Microbially-mediated nitrogen transformations were examined at two intertidal and three subtidal locations in Tomales Bay, California. Intertidal sediments were inhabited by productive microbial mat communities and served as net sources of combined nitrogen since nitrogen fixation rates exceeded denitrification rates. Though potential denitrification rates were positively correlated with nitrogen fixation rates over diel cycles, the two processes were comparable in magnitude only at night throughout most of the year.

Both nitrogen fixation and denitrification were inhibited by photosynthetic oxygen production, but denitrification was more strongly inhibited than nitrogen fixation. This inhibition of denitrification served to limit losses of combined nitrogen from microbial mat communities and resulted in a net input of combined nitrogen to intertidal environments during most of the year.

However, during winter, a different pattern was observed with denitrification rates exceeding nitrogen fixation rates. At this time, low rates of photosynthesis reduced oxygen inhibition of denitrification and high water column concentrations of dissolved inorganic nitrogen depressed nitrogen fixation. Both of these factors led to a domination of the net nitrogen budget by denitrification during winter.

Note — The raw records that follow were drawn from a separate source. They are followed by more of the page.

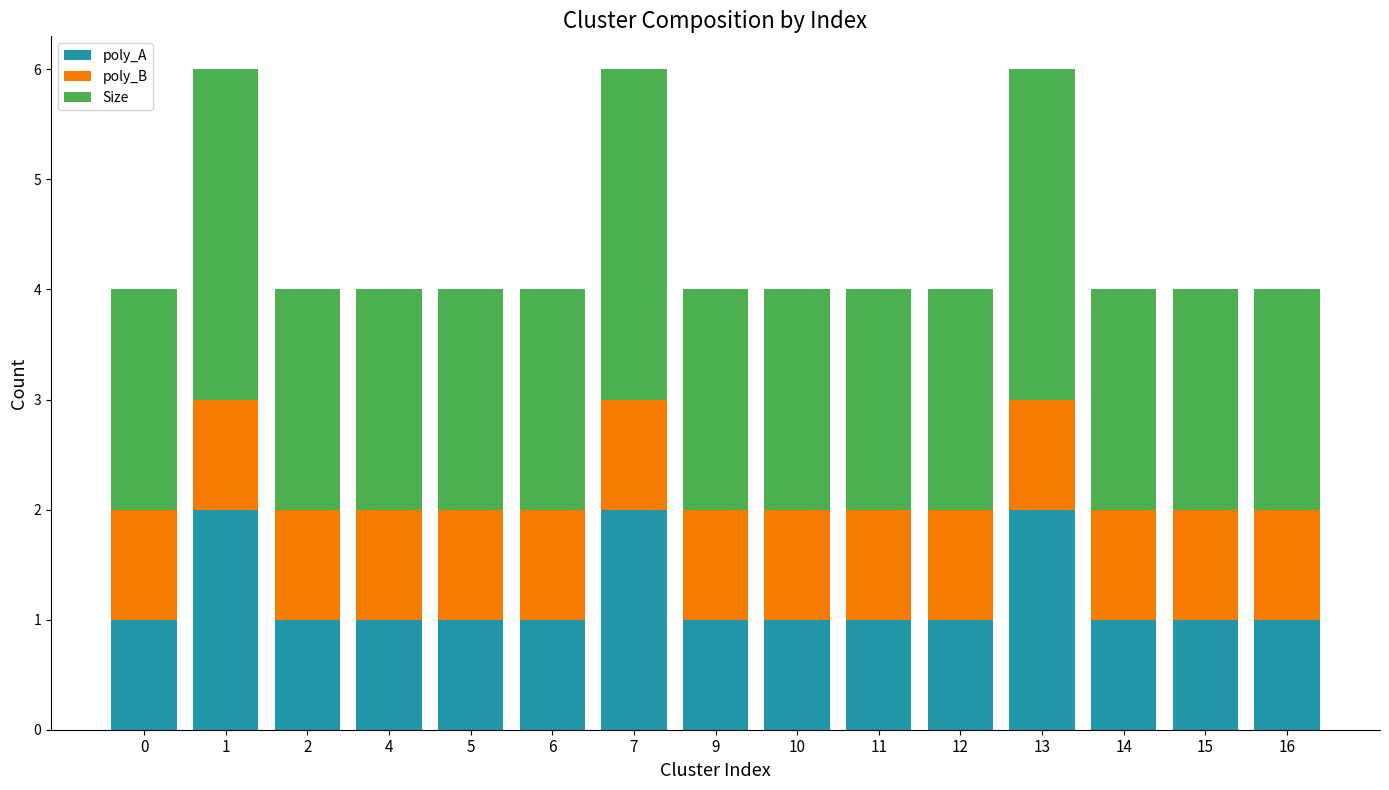

True or false: poly_A has a value of 1 at 5.

True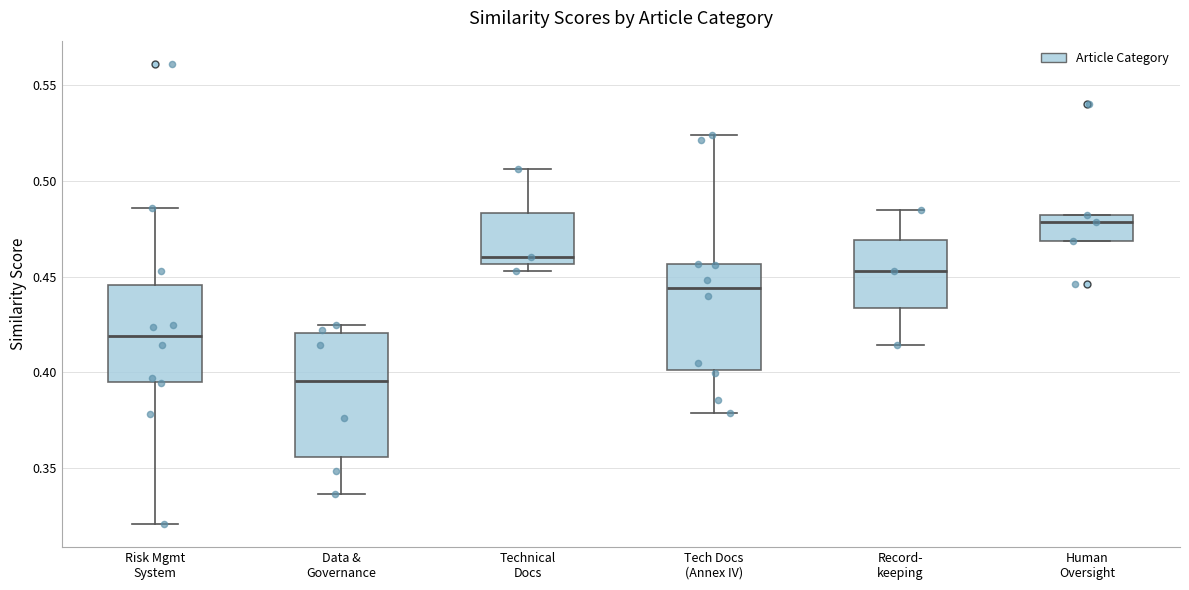

Where is the upper edge of the box for Technical Docs on the y-axis? The values are not printed on the chart, so give them approximately, as read against the axis.

0.485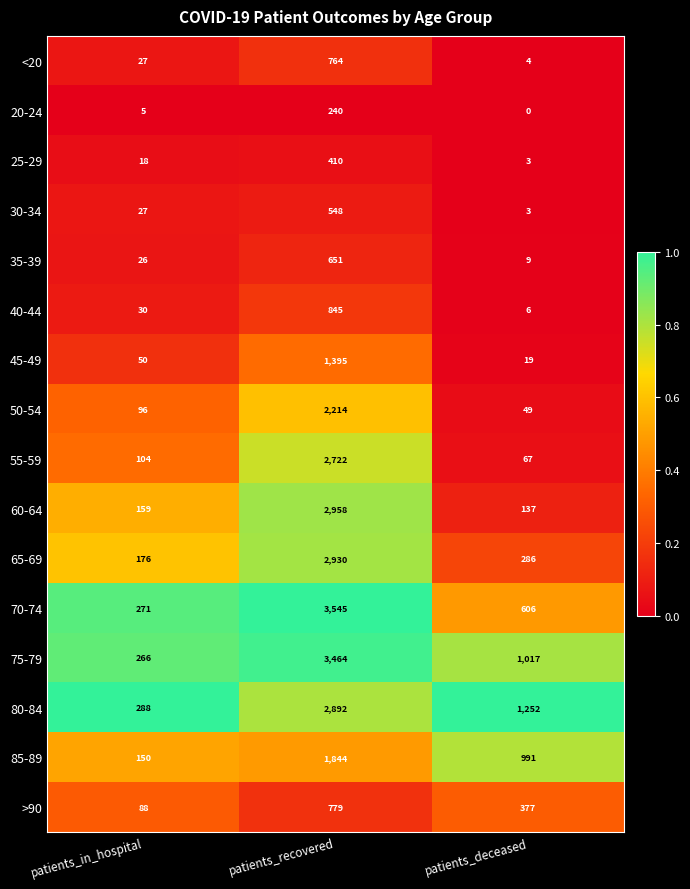

At how many categories does at least one series exceed 0?

3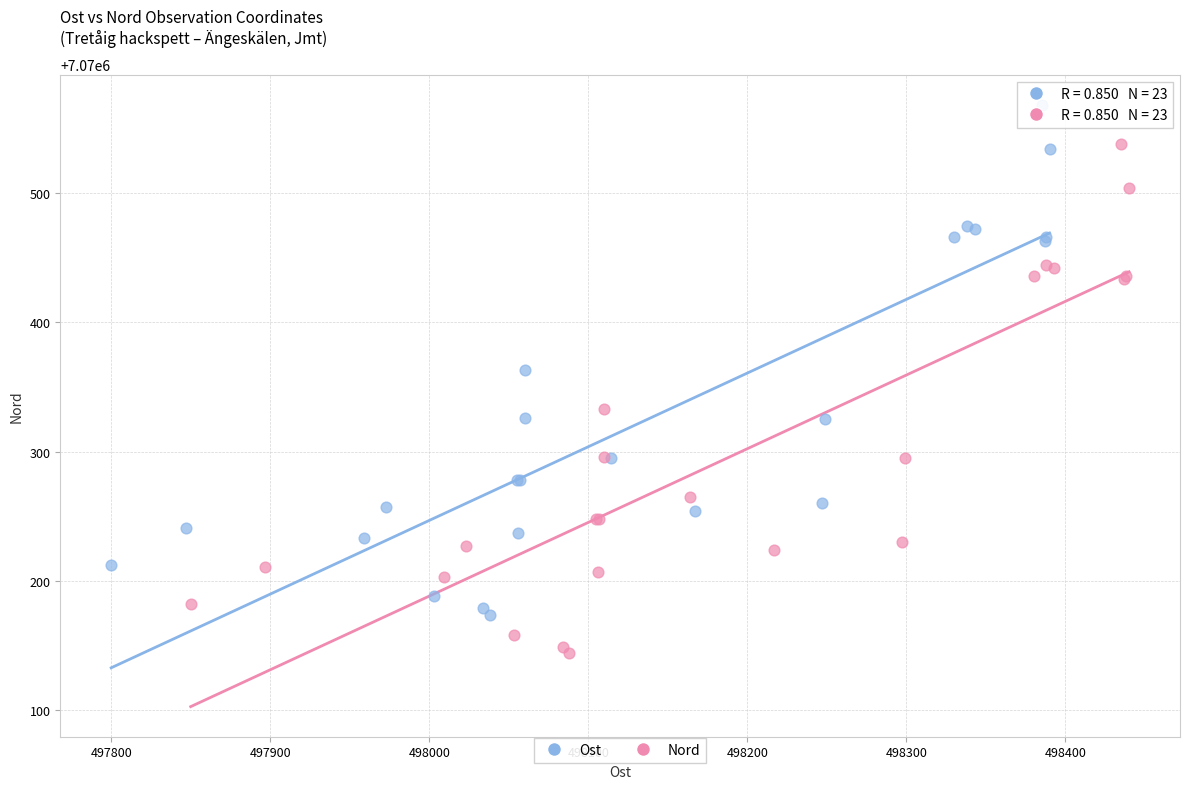

Which series reaches the minimum Y coordinate?

Nord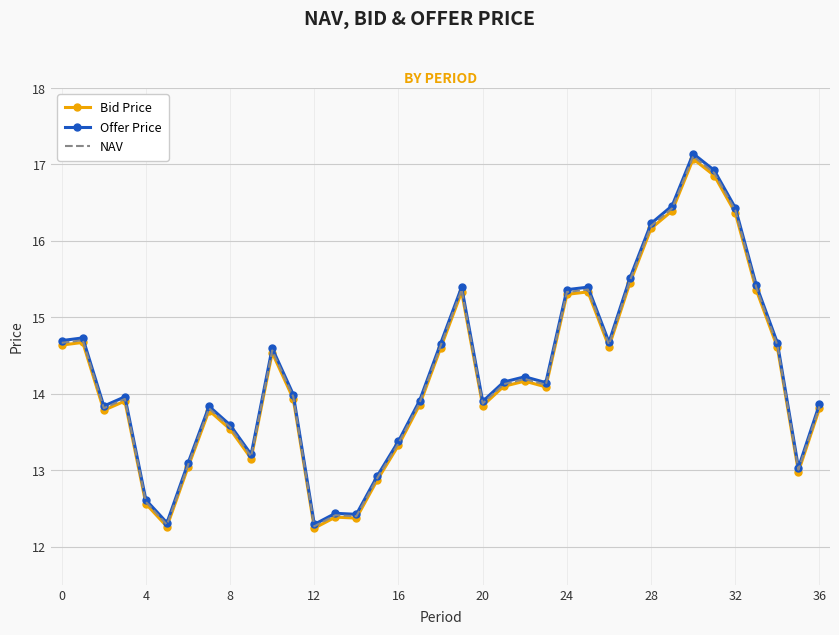

Which series has the widest spread of values?

Offer Price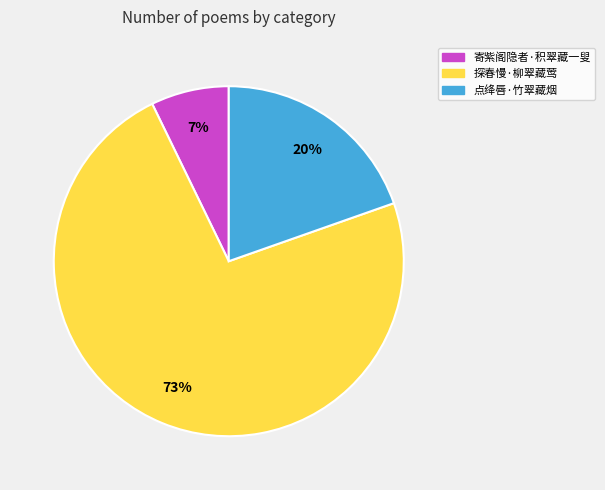

Does 探春慢·柳翠藏莺 represent more than half of the total?

Yes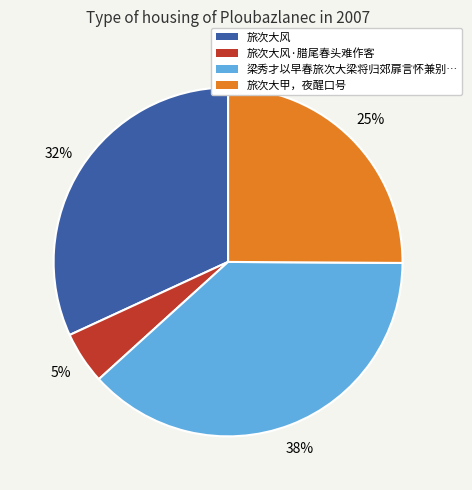

Do 旅次大风 and 旅次大风·腊尾春头难作客 together represent more than half of the pie?

No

In subtidal sediments, denitrification rates exceeded nitrogen fixation rates and these regions served as net sinks for combined nitrogen. Nitrogen fixation was present throughout the upper 50 cm of sediment and showed no apparent seasonal pattern. Rates of nitrogen fixation amouted to at most 30% and on average 10% of denitrification rates. Denitrification rates were highest in the upper 3 cm of sediment and activity extended to significant depth (40 cm) in these sediments throughout the year. High rates of denitrification were fueled by nitrate derived from both in situ nitrification and by the diffusive flux from the overlying water column to the sediment. Seasonally, maximum denitrification rates were observed during summer and fall with lower rates observed during winter. Denitrification showed a strong positive correlation with bottom water temperature and nitrification.

Both denitrification and nitrification were higher in vegetated compared to unvegetated subtidal sediments in the inner portions of the Bay. However, no significant spatial trend in denitrification was observed along a horizontal transect running from the headwaters to the mouth of the Bay. An interesting dichotomy exists between the intertidal and subtidal sediments of Tomales Bay. Intertidal sediments were net autotrophic, with production exceeding respiration. These regions served as net sources of combined nitrogen, due primarily to the activity of autotrophic, nitrogen- fixing cyanobacteria. In contrast, heterotrophic subtidal sediments served as net sinks for combined nitrogen. Because the area of subtidal sediments exceeds that of intertidal sediments (28 versus 3 km^2), the Bay as a whole functions as a sink for combined nitrogen with denitrification exceeding nitrogen fixation rates by 5 to 15 times.